Washington too seeks to prevent the ascendant Brotherhood from dominating Egypt – hence Ambassador Patterson's talks with the Salafis.


Transition in limbo


Wednesday, liberals and Islamists gathered at opposite ends of Tahrir Square. As Brotherhood volunteers checked IDs and conducted searches among the tens of thousands of celebrants, dissonant chants rose from the two camps: Religious songs and shouts of “Allahu Akbar,” from Brotherhood loyalists, “Down, down with military rule” from the liberals.
They are all in the same boat, stuck in the limbo of Egypt's transition. DEBKA-Net-Weekly’s Cairo sources report that five weighty issues remain unanswered before it can be determined who will end up ruling the country:
1. Following the Lower House's election of the Muslim Brotherhood's Mohamed Saad al-Katani as Speaker, what happens to the government appointed by the military junta and Prime Minister Dr. Kamal Al-Ganzouri? Will it continue to govern, or is parliament competent to name a new administration and ask the Brotherhood as the largest elected faction to put forward a candidate for forming a new cabinet?
In public, Muslim Brotherhood spokesmen disavow any interest in the posts of president and prime minister and are therefore not running candidates for those posts. But will they continue to leave these appointments to the military rulers? It’s hard to imagine the Muslim Brotherhood relinquishing a historic opportunity to rule Egypt.

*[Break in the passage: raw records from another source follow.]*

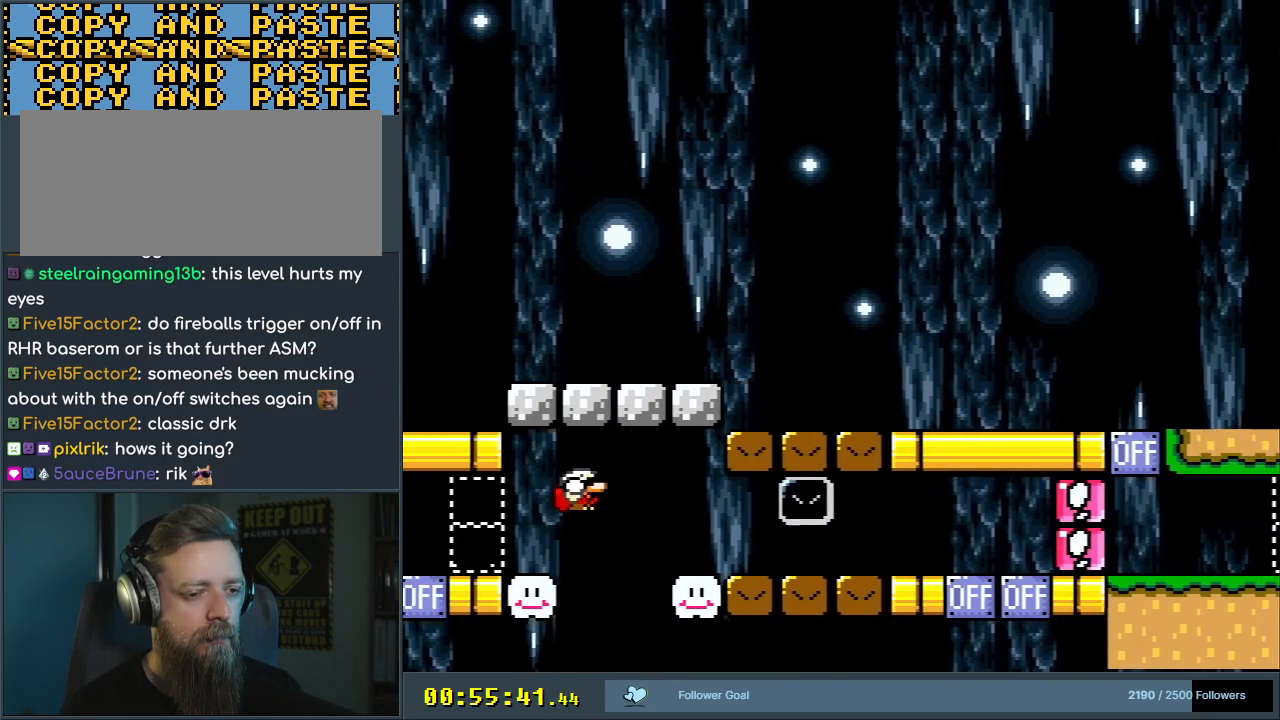
{"buttons": ["Y", "DPAD_DOWN"], "events": [[17, "DPAD_DOWN", "up"], [67, "DPAD_DOWN", "down"], [183, "B", "up"]]}
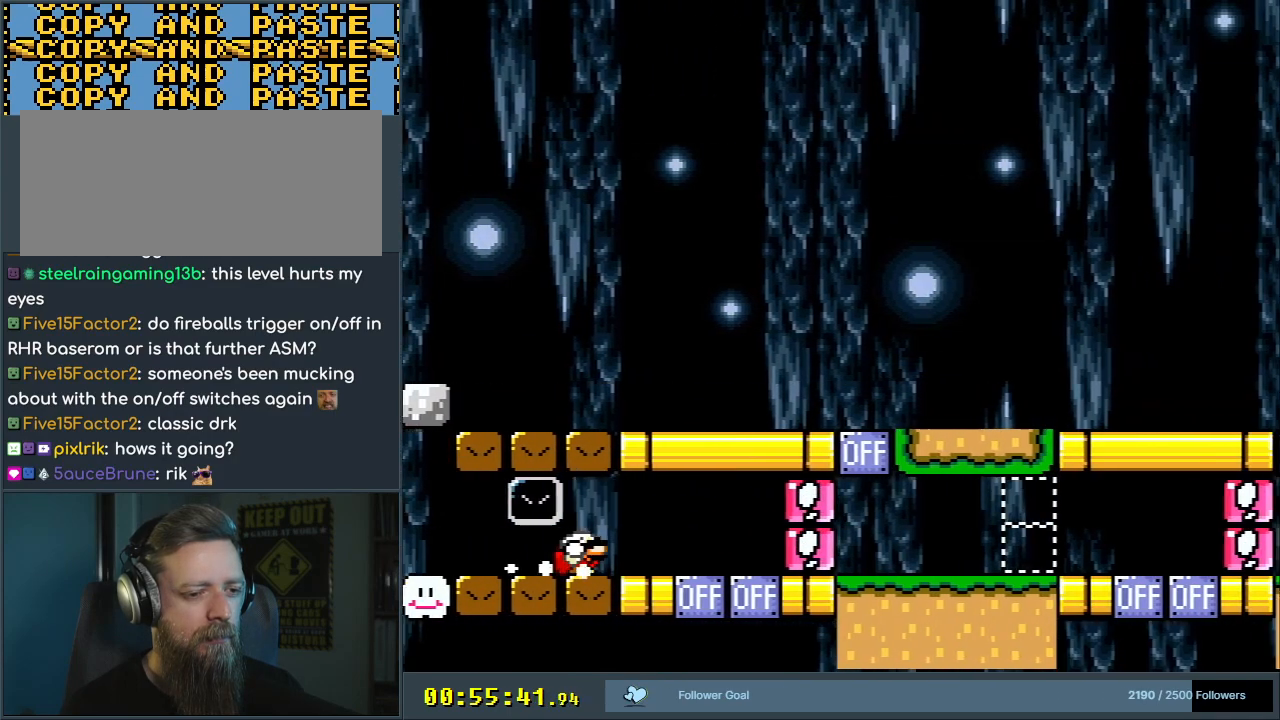
{"buttons": ["B", "Y", "DPAD_DOWN"], "events": [[217, "DPAD_DOWN", "up"], [217, "X", "down"], [317, "DPAD_DOWN", "down"], [350, "X", "up"], [500, "B", "down"]]}
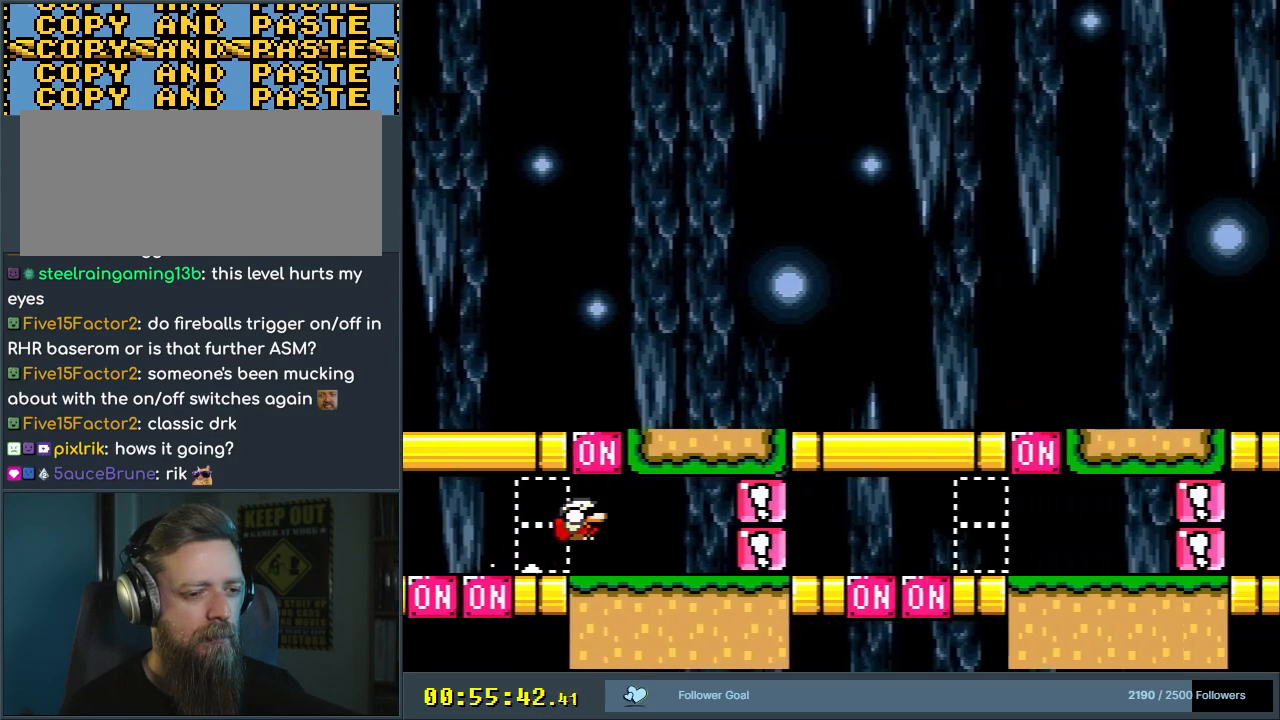
{"buttons": ["B", "Y", "DPAD_DOWN"], "events": [[50, "DPAD_DOWN", "up"], [267, "B", "up"], [400, "B", "down"], [467, "DPAD_DOWN", "down"]]}
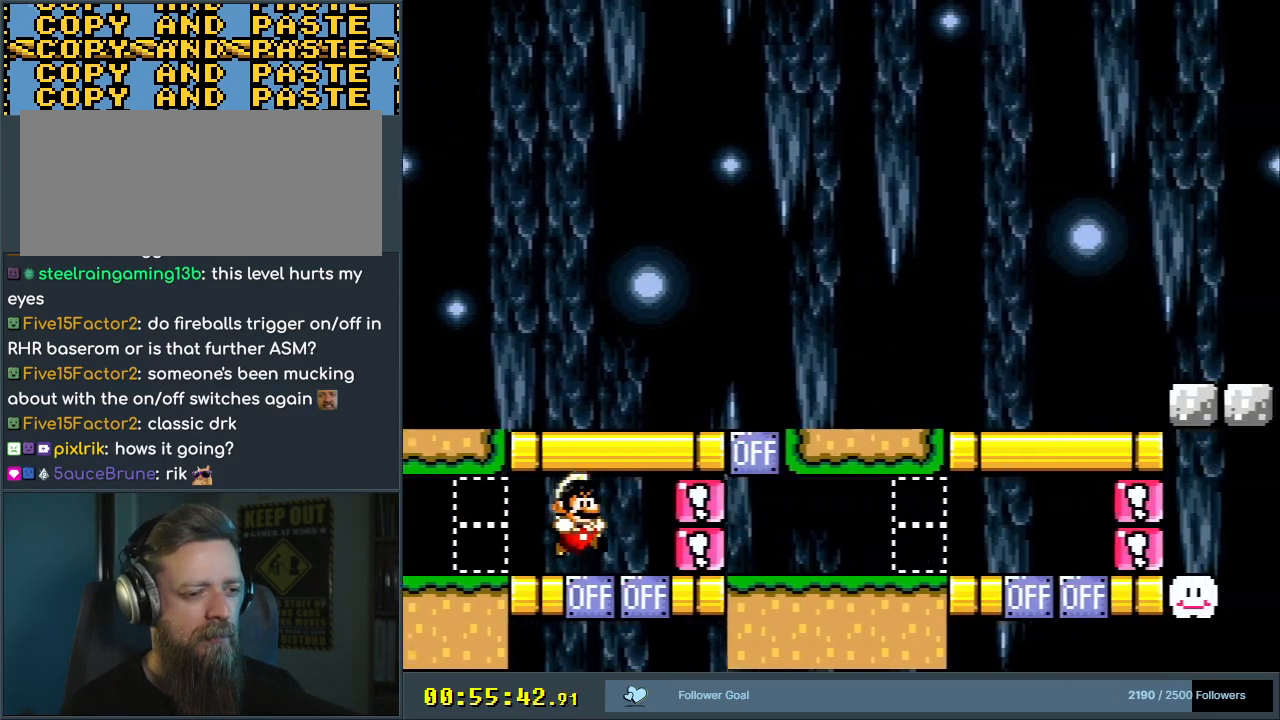
{"buttons": ["Y"], "events": [[33, "DPAD_DOWN", "up"], [100, "B", "up"]]}
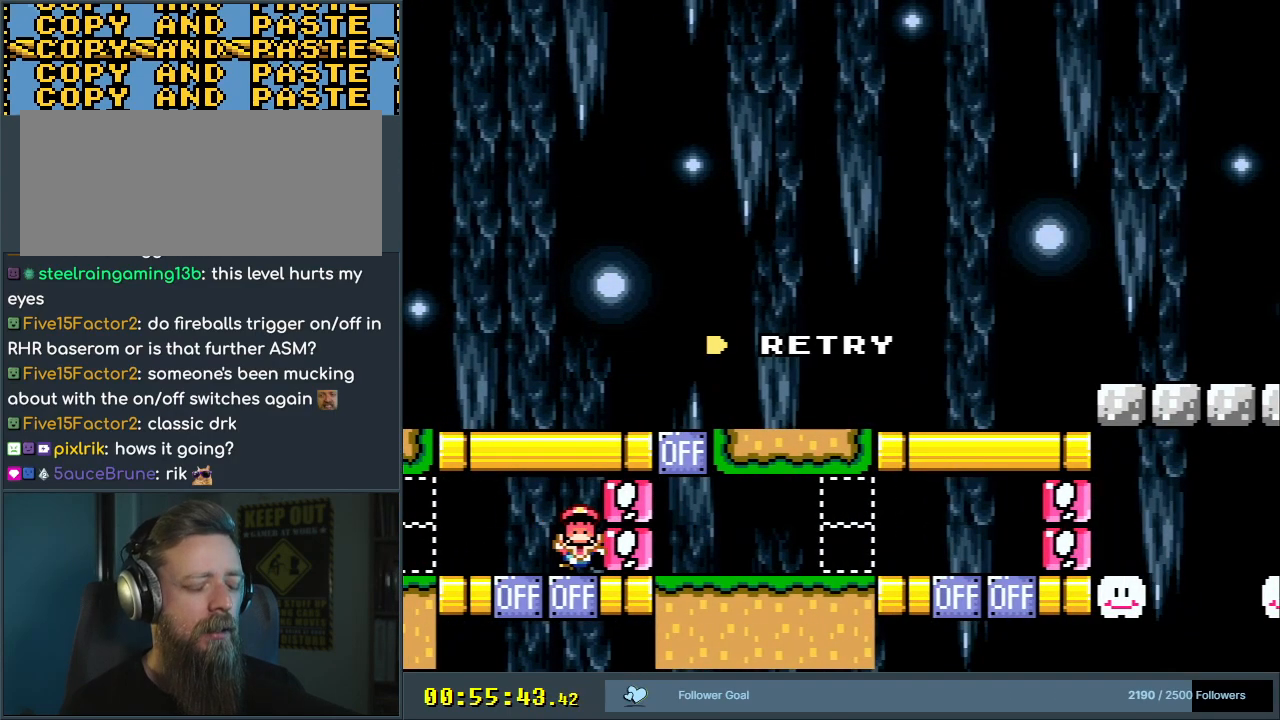
{"buttons": ["Y"], "events": []}
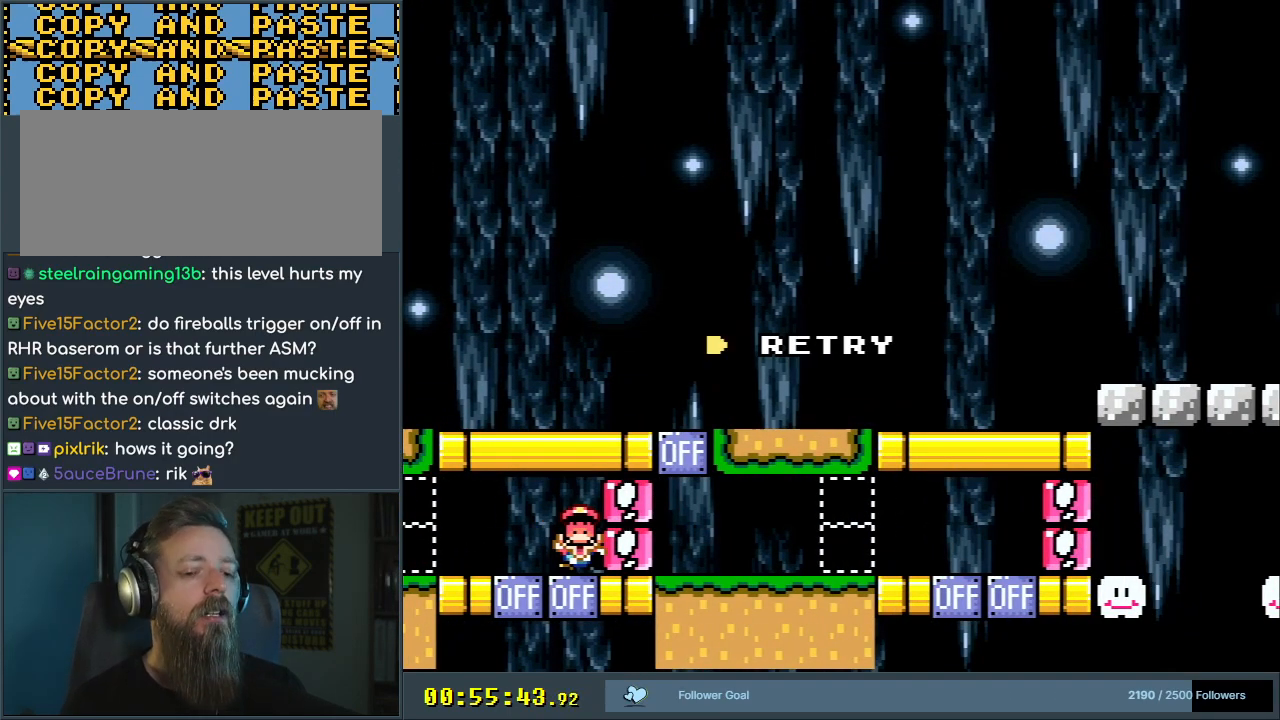
{"buttons": [], "events": [[50, "Y", "up"]]}
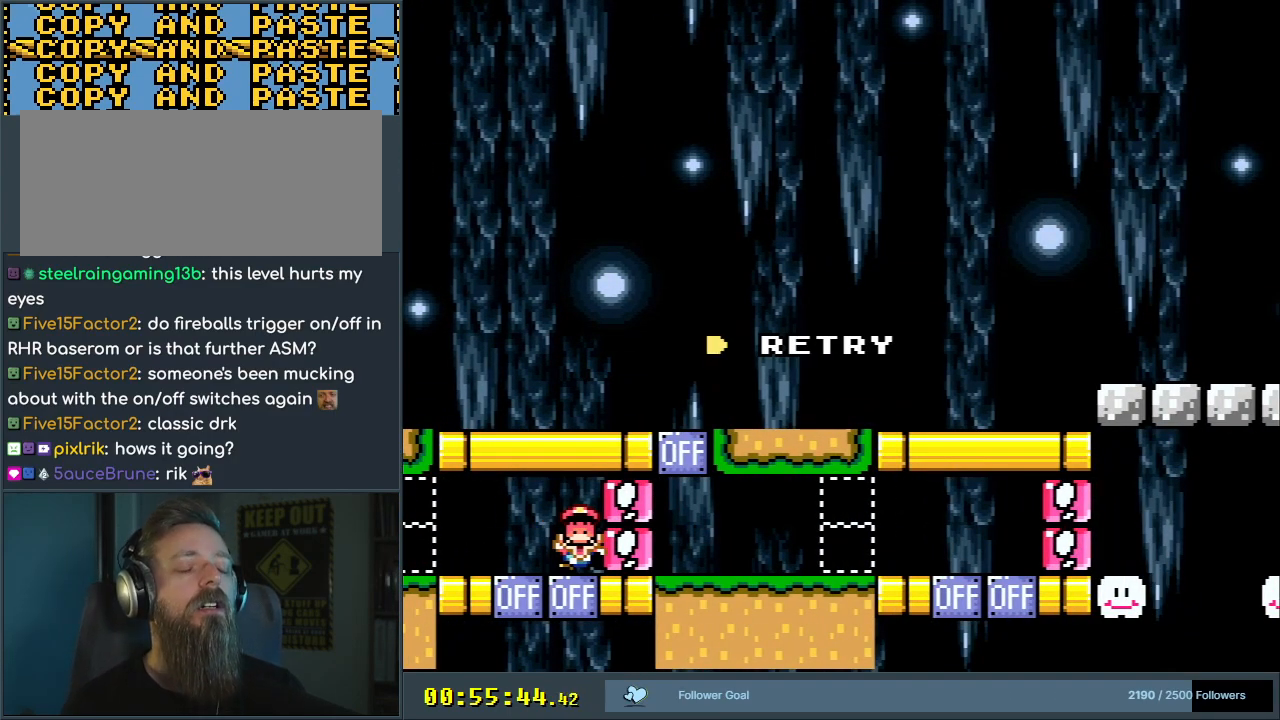
{"buttons": [], "events": []}
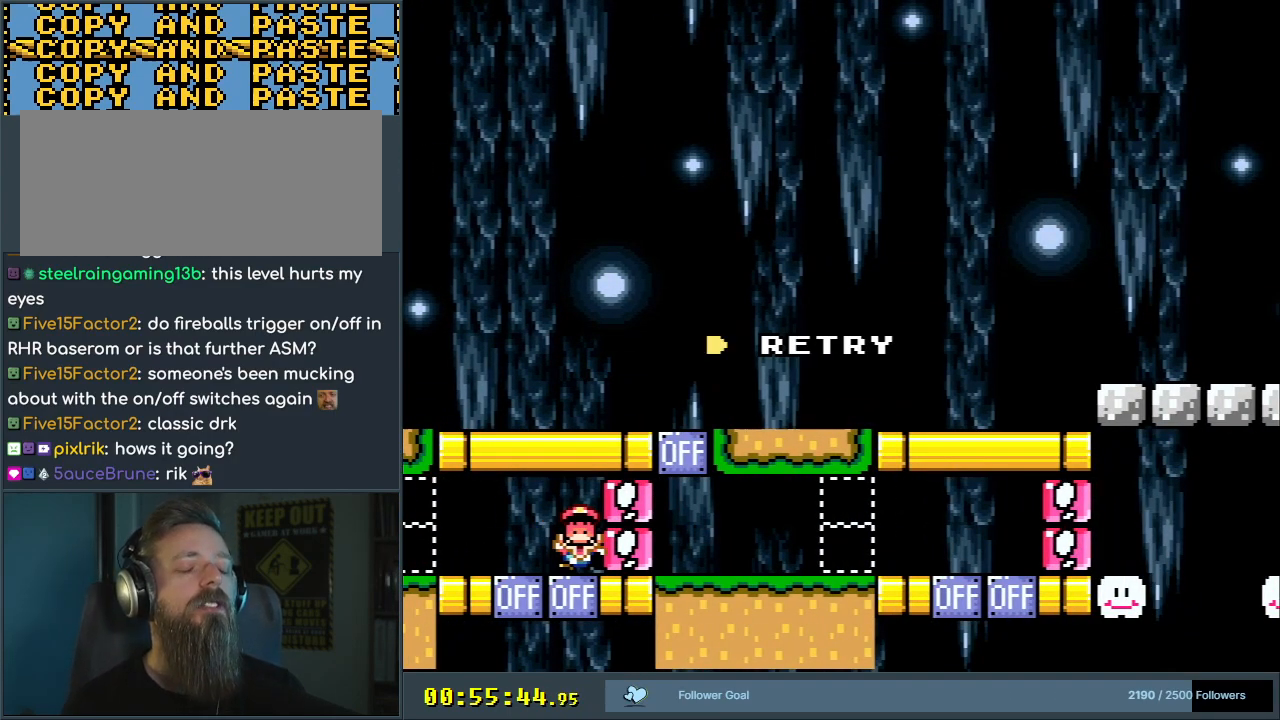
{"buttons": [], "events": []}
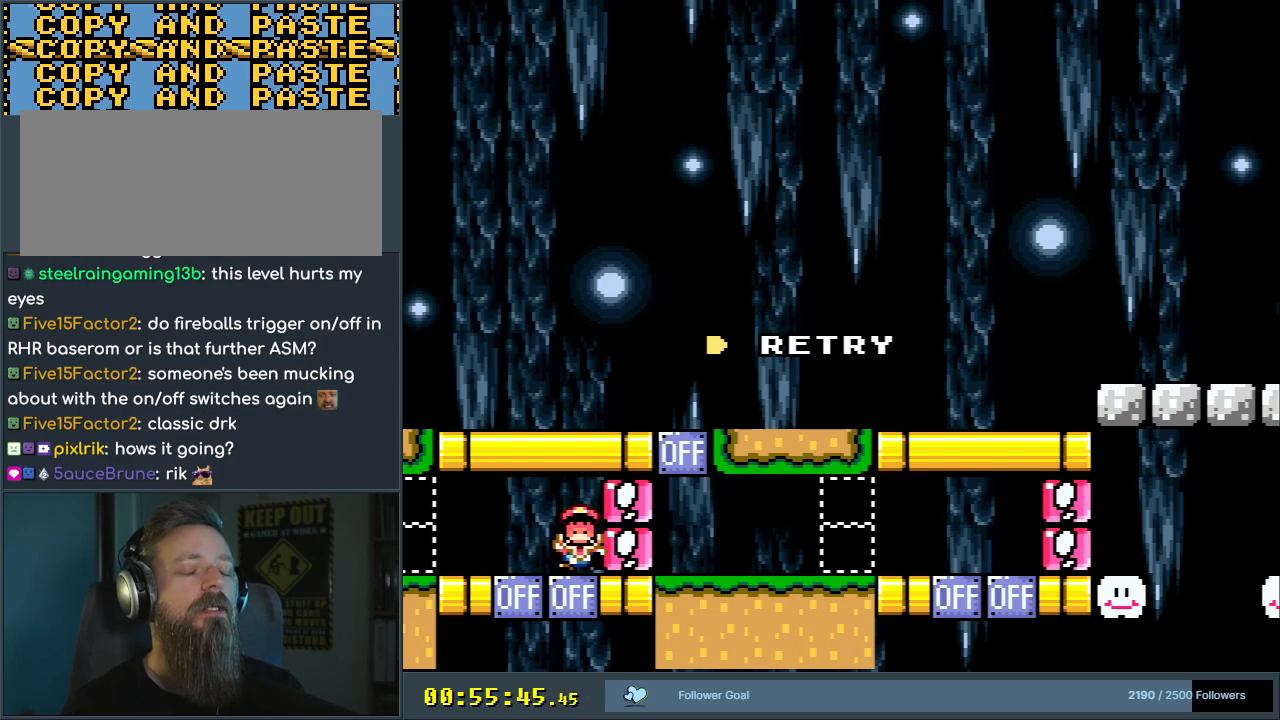
{"buttons": [], "events": []}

A presidential or a parliamentary democracy?


2. On March 30, 2011, the Supreme Military Council published a Provisional Constitution for the Arab Republic of Egypt. It stipulated that the elected parliament set up a committee for framing a new constitution.
Six months later, in August 2011, the military rulers announced discussions were underway with various political groupings on a document of "inviolable constitutional principles." After agreement is reached on this document, the SCAF would publish it in the form of a “constitutional declaration” that will include “criteria” for selecting members of the committee charged with drafting Egypt’s new constitution.
So the question now is this: Now that the new legislature is in place, who appoints the constitutional committee, parliament or the military rulers?
3. A new constitution must stipulate whether Egypt remains a presidential democracy with the president holding supreme powers, or transitions to a parliamentary democracy, with the presidency a largely ceremonial office and the government answerable to parliament. Big question mark.
4. Will the new deputies consent to endow the Egyptian military with the special status of Defender of the Egyptian Constitution? Will they grant the heads of the armed forces immunity from prosecution and interference in the financial-commercial empire they control?
6. The Egyptian economy and a nation of more than 80 million are meanwhile floundering in a sea of uncertainties and galloping penury. This week, its foreign currency assets shrank to just $9 billion.
Who will take charge of rescuing Egypt from economic catastrophe? The army which has fallen down on the job, or the new, inexperienced lawmakers, none of whom has a clue where to start?